Luckily, thanks to the interwebs, we've been able to reconnect - and hopefully we'll get to meet up this weekend for the chat that we missed out on. I passed up my chance to catch up with someone I actually genuinely liked and cared about because of my weight.

I won't let that happen again. Not with her, and not with anyone else.

11 Comments:

Lesia said...

What a great story. I know there are lots of us out there that can relate to this post. You go get er done now!

Katy said...

I can definitely realte to this. It pains me to even think about my 10 yr reunion last year and how I looked like a puffy red faced version of my former svelt self. Good for you for reconnecting with your friend! Great post.

christina said...

Thank you for sharing... you are an amazing person!

Missy said...

Awww! I hope you guys have a good time. :)

Fat Girl vs. World said...

what a beautiful entry!

Lyn said...

I TOTALLY relate to this, and in fact saw someone in a store once who I had not seen in ten years, and in a second I was THRILLED and then it hit me that I weighed twice what I did last time I saw him, and I looked at the floor and walked past and hoped he didn't recognize me. It's an awful feeling. I am SO glad you are reconnecting, and won't go through THAT again!!

Tricia said...

I think a lot of us can relate to this post. Good for you for taking steps to keep it from happening again!

Sarah Beau Bera said...

Wow. I really am very moved by this story. Thank you.

The Babe said...

I wish had I seen you that day...I would have been just as happy to see you (and just as worried about my own weight gain and what you might have thought of me!).

And Mr. Perfect? Well, he's kind of like those fancy bakery cupcakes. They look lovely and yummy on the shelf but when you actually eat one you realize they never taste as good as they look (and they make you feel so awful that it isn't worth it anyway).

You, my dear HFP, are beautiful inside and out. And always have been.
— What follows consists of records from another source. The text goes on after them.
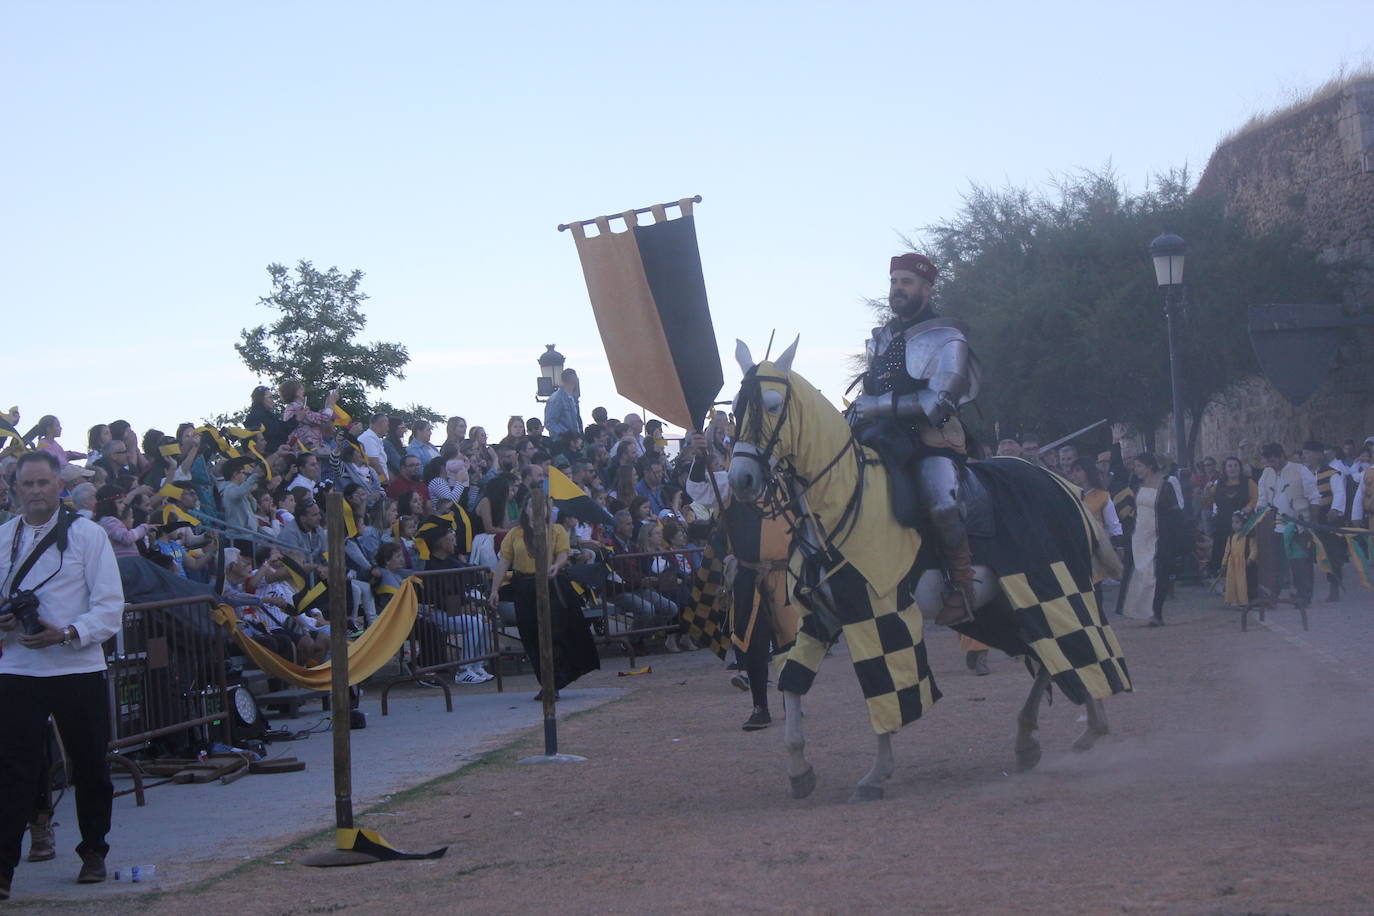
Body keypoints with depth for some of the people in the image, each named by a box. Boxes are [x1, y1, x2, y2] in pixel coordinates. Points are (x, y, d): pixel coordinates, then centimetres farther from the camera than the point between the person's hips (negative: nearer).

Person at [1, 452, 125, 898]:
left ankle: (94, 853, 27)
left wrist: (67, 634, -20)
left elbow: (110, 606, -5)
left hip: (78, 667, -1)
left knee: (90, 768, 10)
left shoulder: (86, 534, -1)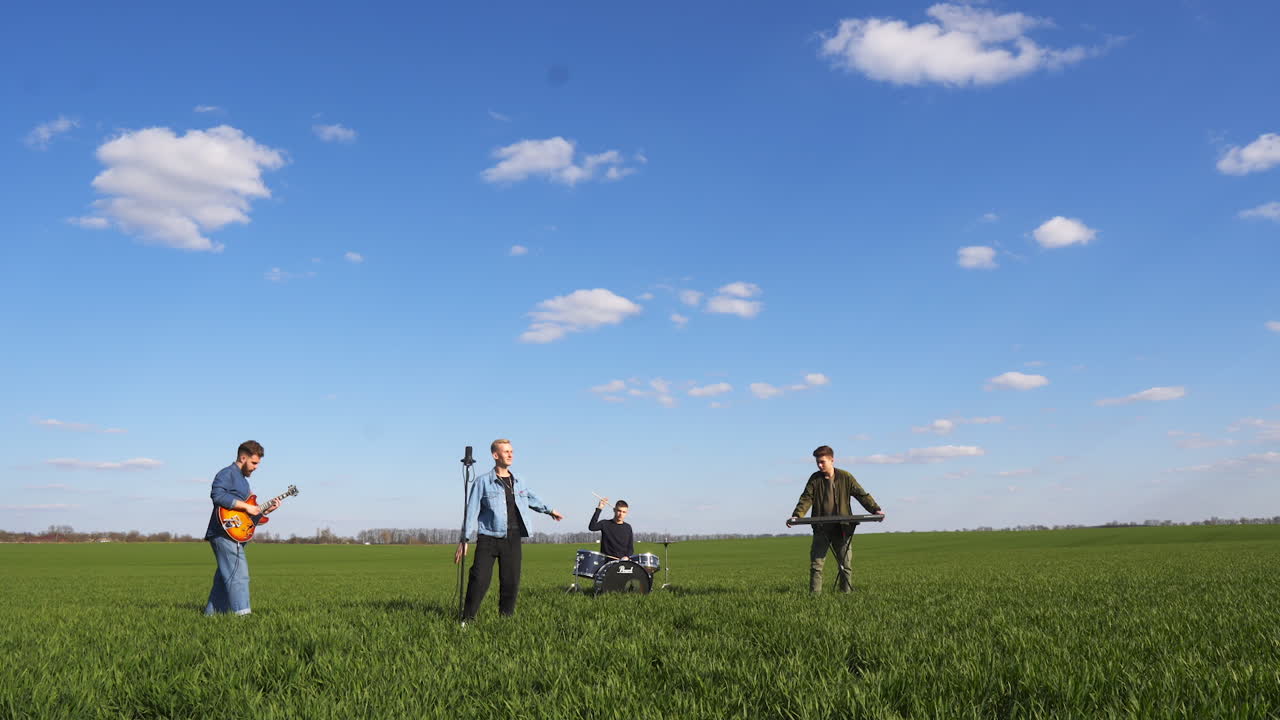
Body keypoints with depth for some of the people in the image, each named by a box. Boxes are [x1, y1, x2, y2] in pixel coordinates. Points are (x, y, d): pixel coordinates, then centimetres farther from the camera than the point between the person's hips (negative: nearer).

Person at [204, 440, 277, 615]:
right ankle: (242, 613, -20)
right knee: (239, 575, -16)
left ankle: (211, 613, 20)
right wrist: (246, 506, -22)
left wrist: (265, 510, 12)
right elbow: (217, 495, -25)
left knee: (224, 577, 13)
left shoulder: (243, 479, 25)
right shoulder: (227, 474, -6)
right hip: (225, 533, -10)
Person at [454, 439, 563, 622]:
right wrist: (464, 539, -6)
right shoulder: (483, 482, -2)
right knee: (480, 579, -11)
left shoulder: (518, 482, 13)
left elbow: (531, 498, 34)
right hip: (488, 538, -4)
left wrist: (549, 510, 41)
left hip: (513, 538, 5)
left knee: (511, 581, 5)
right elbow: (471, 511, -3)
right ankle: (467, 618, 0)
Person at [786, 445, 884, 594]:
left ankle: (846, 592, 14)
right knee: (816, 564, -2)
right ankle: (814, 594, 1)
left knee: (845, 564, 5)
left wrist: (875, 509, -11)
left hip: (842, 528, 0)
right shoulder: (815, 479, 1)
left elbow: (862, 494, 1)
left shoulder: (845, 477, -1)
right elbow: (806, 499, -4)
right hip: (821, 529, 1)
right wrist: (796, 515, -19)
I can't wait to get to walk with you and your horse/dog!

Love, the Babe
http://scribblinginthemargin.blogspot.com

Becca said...

Thanks for sharing your story, and although that specifically has never happened to me, I think we have all "given up something" b/c of our weight, and regret it now.

TinaM said...

I'm so sad for the girl who had to go through that 2 years ago, but so happy for the woman who knows who she is now! thanks for sharing this experience with us.